A procedural vote on the amendment, S.J. Res. 1, now is scheduled for Wednesday. It originally was thought a vote would take place today (Tuesday). The vote, known as a "cloture vote," will determine whether senators will have an up-or-down vote on the amendment itself. But needing 60 votes to invoke cloture, it likely will fall short, although it might obtain at least a simple majority of 51 votes.
The amendment likely will receive few Democratic votes. A handful of Republicans, meanwhile, oppose it.
Sen. John McCain, R.-Ariz., said he could not "at this time" support the amendment.
Sen. John Warner, R.-Va., said he has concerns with the amendment in its present form. Specifically, Warner said he objects to the amendment's second sentence, which states, "Neither this Constitution, nor the constitution of any State, shall be construed to require that marriage or the legal incidents thereof be conferred upon any union other than the union of a man and a woman." The first sentence of the amendment simply says marriage "shall consist only of the union of a man and a woman."
"I am concerned that the second sentence of this proposed constitutional amendment is unnecessarily vague and could well trample on the rights [of the states]," he said, adding that the second sentence lacks "clarity."
As they did during the first day of debate, opponents of the amendment criticized supporters for ignoring "more important" issues.
"I have lots of visitors in my offices in New Jersey and here [in Washington], and not one of them came in to talk to me about gay marriage," Sen. Frank Lautenberg, D.-N.J. said. "They came in to talk to me about health insurance. They came to talk to me about their pensions disappearing...."
But supporters said the amendment is necessary in order to prevent courts from legalizing "gay marriage" nationwide. Since 2003, courts in five states have ruled for "gay marriage." One of those (Massachusetts') came at the state supreme court level. The other decisions have been appealed.
Additionally, lawsuits have been filed against the federal Defense of Marriage Act, the 1996 law that gives states the option of not recognizing another state's "gay marriages."
"I am not willing to surrender this issue to the courts," Sen. Wayne Allard, R.-Colo., said, arguing that the amendment "protects states' rights."
"My amendment takes the issue out of the hands of a handful of activist judges and puts it squarely back in the hands of the people," added Allard, the amendment's sponsor.
Sen. Sam Brownback, R.-Kan., asserted that marriage "is going to be defined" nationally. The question, he said, is whether it will be defined by "the courts or the legislative bodies."
"We seek to have it defined by legislative bodies," Brownback said.

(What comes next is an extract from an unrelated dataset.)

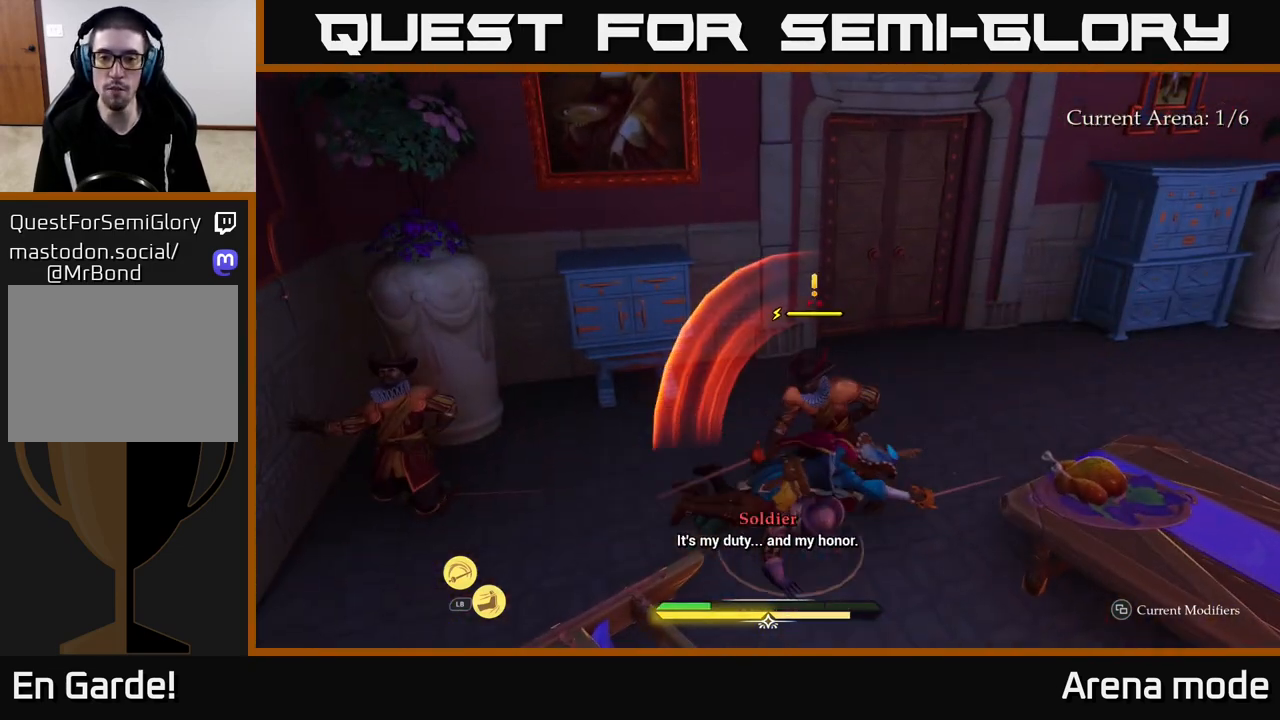
{"buttons": [], "left_stick": "left", "right_stick": "center", "events": [[133, "left_stick", "center"], [200, "left_stick", "up-left"], [350, "R2", "down"], [483, "R2", "up"], [483, "left_stick", "left"]]}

Sen. Mark Dayton, a Minnesota Democrat who opposes the amendment, argued that the proposal would "for the first in our nation's history ... add discrimination to our Constitution."
But Sen. Orrin Hatch, R.-Utah, pointed to Americans' opposition to "gay marriage" and asked, "The beliefs of most Americans in this country are discriminatory? Of course not. … Was it discrimination when 85 members of this body -- including 32 Democrats -- voted for DOMA, the Defense of Marriage Act [in 1996]? Of course not. Was it discrimination when President Bill Clinton signed it? No."
Constitutional amendments require the approval of two-thirds of both the House and Senate and three-quarters of the states. Courts cannot overturn amendments to the U.S. Constitution.